RECORDS FOR THIS EXERCISE »

——————

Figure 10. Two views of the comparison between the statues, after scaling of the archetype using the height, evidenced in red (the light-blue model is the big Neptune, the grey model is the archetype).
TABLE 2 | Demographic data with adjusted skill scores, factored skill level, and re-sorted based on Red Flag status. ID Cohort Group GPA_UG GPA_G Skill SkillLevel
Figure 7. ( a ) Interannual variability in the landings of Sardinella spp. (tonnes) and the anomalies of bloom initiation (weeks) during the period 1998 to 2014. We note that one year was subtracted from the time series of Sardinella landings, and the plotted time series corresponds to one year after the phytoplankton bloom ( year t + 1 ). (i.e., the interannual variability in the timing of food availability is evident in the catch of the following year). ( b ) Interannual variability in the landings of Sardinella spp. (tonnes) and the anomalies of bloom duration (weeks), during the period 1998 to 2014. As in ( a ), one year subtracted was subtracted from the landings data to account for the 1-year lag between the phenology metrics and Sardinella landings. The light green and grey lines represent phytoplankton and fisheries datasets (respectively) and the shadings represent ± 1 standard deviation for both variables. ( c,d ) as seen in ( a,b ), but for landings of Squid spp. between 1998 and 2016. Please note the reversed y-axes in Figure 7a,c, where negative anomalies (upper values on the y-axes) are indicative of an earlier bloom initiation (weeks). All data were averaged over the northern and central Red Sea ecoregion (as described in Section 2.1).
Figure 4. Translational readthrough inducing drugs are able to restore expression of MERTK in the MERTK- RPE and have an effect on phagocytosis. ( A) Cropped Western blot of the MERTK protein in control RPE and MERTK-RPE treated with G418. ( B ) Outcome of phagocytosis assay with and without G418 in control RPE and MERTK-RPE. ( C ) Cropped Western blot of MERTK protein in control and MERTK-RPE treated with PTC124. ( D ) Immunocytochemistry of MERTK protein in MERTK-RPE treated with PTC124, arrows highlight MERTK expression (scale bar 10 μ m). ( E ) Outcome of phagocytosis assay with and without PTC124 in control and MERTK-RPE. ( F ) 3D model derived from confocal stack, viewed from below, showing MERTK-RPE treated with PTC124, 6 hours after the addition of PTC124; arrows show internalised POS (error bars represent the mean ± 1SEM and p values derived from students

——————

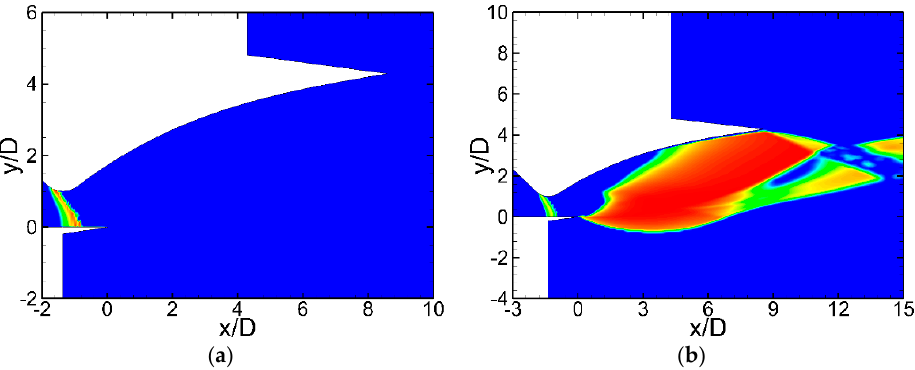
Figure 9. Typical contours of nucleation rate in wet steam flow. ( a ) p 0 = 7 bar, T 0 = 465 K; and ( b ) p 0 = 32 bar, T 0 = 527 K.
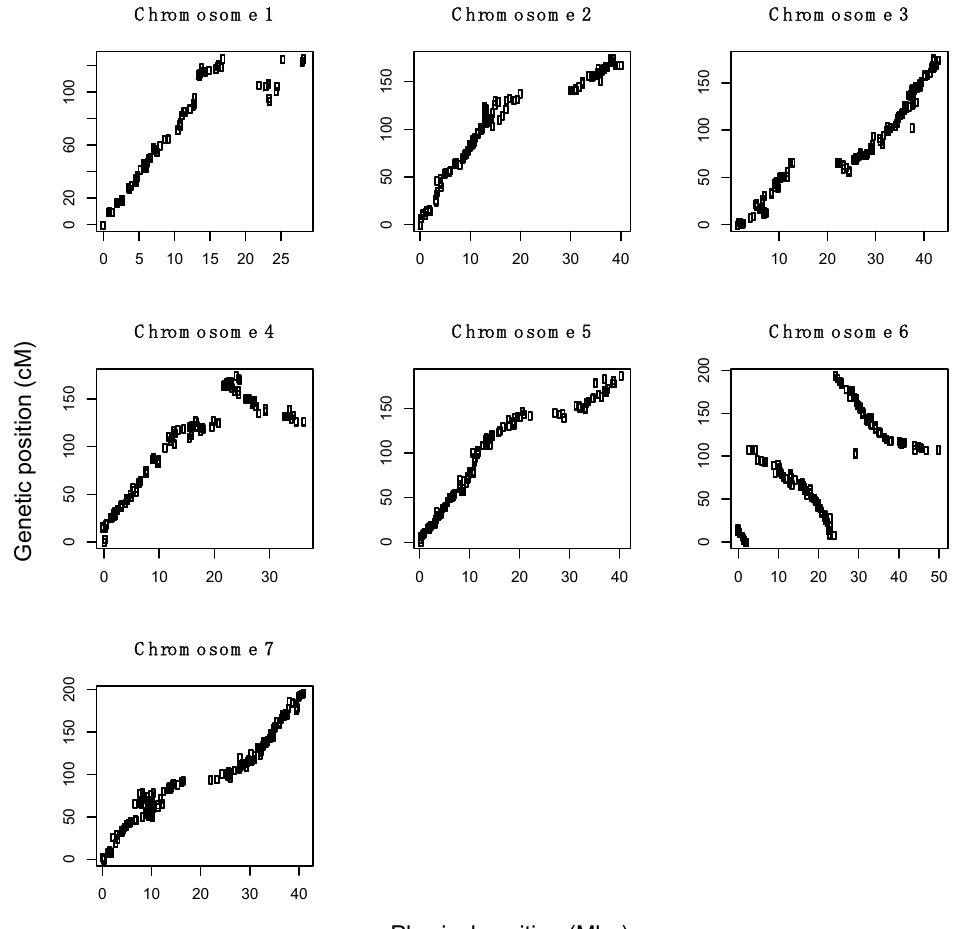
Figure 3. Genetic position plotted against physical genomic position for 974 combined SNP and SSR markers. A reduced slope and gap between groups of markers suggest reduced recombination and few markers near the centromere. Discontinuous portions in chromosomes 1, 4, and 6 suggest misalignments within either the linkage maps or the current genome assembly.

——————

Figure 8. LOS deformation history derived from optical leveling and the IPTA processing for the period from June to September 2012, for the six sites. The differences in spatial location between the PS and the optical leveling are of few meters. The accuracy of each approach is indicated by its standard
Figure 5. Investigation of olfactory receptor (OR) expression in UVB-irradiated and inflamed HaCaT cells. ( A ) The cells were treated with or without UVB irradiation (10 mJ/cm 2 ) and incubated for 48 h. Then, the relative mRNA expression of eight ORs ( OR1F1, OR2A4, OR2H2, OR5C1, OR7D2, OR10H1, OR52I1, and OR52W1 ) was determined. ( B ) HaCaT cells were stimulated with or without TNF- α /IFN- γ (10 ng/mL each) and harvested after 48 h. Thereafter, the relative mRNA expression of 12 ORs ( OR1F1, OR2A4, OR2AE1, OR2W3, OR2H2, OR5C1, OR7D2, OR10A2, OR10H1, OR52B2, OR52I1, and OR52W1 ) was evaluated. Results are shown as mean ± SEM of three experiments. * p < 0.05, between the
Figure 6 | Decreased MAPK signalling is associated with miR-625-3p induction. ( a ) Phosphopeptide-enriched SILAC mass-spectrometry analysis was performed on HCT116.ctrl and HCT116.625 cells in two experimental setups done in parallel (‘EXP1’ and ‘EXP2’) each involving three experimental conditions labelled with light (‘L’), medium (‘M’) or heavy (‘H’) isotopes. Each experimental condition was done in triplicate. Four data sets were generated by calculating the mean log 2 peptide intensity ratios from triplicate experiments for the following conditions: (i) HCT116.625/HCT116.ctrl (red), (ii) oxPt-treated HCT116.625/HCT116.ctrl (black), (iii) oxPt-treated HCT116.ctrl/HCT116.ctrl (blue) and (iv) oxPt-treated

——————

WHAT YOU WILL DO » What's needed is an exact copy of the lines above from the one with "Figure 9. Typical" through the one with "Figure 3. Genetic", both included; the pictures stay out.

WRITTEN SOLUTION »
Figure 9. Typical contours of nucleation rate in wet steam flow. ( a ) p 0 = 7 bar, T 0 = 465 K; and ( b ) p 0 = 32 bar, T 0 = 527 K.
Figure 3. Genetic position plotted against physical genomic position for 974 combined SNP and SSR markers. A reduced slope and gap between groups of markers suggest reduced recombination and few markers near the centromere. Discontinuous portions in chromosomes 1, 4, and 6 suggest misalignments within either the linkage maps or the current genome assembly.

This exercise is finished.